* _INSTRUCTIONS_:
1. According to the list of annoyances, what kind of files does the BBC use for its internet radio?
2. Copy, word for word, the passage from the list of annoyances that begins with the words containing "- Home-made Hungarian" and ends with "outrageously shit one.".

* _TEXT FOR ANALYSIS_:
*** Begin section ***
- Single Twixes. Oxymoron. ‘Twix’ means that there are two of them, two ixes.
- Home-made Hungarian baked goods.
- That the BBC uses streaming ‘Real’ files for its internet radio stuff. I’m not sure which is worse, that the supposedly commercially-neutral BBC uses an utterly proprietary, corporate-specific file type, or that it uses such an outrageously shit one.
- When you still haven’t done anything all day, and children’s programmes come on the TV.
- People who are really proud of being virgins.
- One of the most annoying features of the English language: that ‘oral’ and ‘aural’, which ought to be very useful for making distinctions, are pronounced the same.
- The sort of puzzle where you’re given a situation and you have to provide the explanation, since the ‘correct answer’ is usually as arbitrary and ridiculous as any of the alternative answers you’ve suggested. Especially this one on a box of Cornflakes: ‘You fall naked out of a five storey window. There is a big cactus below the window. You do not injure yourself. Why?’ The answer is ‘You have not hit the cactus yet.’
- Enormous digital photos of people’s faces close up. I hate opening an image file and having someone’s pimply cheek in almost cellular detail fill my entire field of vision.
- West Side Story, especially when they’re supposedly fighting but really they’re just doing lots of cartwheels near each other.
*** End section ***
* _DATASET RECORDS_:
*** Begin section ***
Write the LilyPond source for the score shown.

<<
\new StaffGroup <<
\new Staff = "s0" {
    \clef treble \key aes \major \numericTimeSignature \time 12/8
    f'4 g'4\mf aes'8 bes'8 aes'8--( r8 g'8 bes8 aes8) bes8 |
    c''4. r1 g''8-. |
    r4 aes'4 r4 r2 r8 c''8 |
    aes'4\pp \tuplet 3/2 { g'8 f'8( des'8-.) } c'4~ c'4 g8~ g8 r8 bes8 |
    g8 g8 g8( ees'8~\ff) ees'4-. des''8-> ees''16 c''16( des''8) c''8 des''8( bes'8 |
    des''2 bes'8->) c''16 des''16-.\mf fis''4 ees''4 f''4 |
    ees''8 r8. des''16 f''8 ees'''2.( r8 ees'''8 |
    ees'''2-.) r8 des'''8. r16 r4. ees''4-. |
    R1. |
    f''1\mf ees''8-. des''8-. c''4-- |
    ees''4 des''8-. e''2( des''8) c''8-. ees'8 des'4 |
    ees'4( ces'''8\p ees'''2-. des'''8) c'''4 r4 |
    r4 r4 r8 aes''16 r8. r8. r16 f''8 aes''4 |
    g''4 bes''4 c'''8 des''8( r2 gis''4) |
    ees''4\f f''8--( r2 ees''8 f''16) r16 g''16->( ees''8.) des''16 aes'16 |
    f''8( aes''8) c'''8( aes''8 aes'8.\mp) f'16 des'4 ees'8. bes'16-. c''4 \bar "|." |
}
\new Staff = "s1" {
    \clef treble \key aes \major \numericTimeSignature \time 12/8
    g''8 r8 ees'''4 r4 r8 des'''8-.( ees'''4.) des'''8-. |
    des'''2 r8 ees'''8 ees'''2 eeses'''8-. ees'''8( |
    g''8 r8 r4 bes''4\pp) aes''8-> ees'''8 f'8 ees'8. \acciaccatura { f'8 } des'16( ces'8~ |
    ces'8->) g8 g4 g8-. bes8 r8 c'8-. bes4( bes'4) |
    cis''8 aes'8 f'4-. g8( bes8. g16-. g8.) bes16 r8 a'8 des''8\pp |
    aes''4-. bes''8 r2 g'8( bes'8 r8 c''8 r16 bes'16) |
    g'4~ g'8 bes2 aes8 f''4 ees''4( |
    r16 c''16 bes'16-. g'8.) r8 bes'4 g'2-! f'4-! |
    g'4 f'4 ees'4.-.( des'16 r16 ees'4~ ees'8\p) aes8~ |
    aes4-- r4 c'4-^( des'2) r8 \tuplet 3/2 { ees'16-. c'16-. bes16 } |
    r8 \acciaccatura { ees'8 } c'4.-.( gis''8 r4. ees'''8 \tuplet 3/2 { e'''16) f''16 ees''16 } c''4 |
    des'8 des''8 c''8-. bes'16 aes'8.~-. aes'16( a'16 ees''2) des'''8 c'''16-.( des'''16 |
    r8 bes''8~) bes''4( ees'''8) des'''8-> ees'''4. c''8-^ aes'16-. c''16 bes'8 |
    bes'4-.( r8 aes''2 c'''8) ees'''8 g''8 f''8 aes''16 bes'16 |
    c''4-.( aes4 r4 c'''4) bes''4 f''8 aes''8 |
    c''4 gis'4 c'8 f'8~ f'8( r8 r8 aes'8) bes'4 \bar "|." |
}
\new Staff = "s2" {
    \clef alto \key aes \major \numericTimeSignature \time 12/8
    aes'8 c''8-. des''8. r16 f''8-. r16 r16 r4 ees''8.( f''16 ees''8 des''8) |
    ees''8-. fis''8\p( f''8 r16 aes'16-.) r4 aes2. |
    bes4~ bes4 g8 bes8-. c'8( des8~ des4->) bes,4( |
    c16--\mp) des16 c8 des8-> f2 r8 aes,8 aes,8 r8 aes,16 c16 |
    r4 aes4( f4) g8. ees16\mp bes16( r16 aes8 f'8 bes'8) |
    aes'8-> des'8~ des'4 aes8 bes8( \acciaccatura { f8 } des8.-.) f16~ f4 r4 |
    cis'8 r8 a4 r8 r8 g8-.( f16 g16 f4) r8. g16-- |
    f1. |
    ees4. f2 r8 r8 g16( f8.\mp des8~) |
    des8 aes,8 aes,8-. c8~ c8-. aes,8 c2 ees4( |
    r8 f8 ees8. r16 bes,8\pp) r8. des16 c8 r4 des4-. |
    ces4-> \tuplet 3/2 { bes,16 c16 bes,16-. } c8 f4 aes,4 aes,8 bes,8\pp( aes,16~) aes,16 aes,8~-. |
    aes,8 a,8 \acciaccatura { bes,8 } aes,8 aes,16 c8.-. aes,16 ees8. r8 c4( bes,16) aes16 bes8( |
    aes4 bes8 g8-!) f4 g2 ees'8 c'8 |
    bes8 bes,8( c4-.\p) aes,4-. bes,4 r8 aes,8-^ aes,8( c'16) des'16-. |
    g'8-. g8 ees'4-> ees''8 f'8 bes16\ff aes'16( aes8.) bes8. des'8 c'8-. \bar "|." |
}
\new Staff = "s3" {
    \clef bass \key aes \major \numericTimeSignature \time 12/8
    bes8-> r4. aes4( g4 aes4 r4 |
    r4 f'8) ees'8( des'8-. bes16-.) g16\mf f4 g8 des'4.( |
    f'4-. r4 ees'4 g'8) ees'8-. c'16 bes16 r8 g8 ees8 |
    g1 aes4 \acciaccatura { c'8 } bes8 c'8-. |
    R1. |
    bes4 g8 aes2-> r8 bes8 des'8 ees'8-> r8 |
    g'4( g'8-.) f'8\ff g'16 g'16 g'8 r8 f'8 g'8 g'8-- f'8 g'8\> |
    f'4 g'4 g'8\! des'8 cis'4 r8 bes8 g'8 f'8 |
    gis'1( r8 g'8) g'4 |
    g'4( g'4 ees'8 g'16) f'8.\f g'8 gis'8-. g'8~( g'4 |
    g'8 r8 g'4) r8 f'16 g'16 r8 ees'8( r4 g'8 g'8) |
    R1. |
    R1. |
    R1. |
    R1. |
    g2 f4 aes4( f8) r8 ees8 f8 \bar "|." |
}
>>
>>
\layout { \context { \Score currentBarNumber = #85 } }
*** End section ***
* _EXPECTED RESULTS_:
1. Streaming 'Real' files.

2.
- Home-made Hungarian baked goods.
- That the BBC uses streaming ‘Real’ files for its internet radio stuff. I’m not sure which is worse, that the supposedly commercially-neutral BBC uses an utterly proprietary, corporate-specific file type, or that it uses such an outrageously shit one.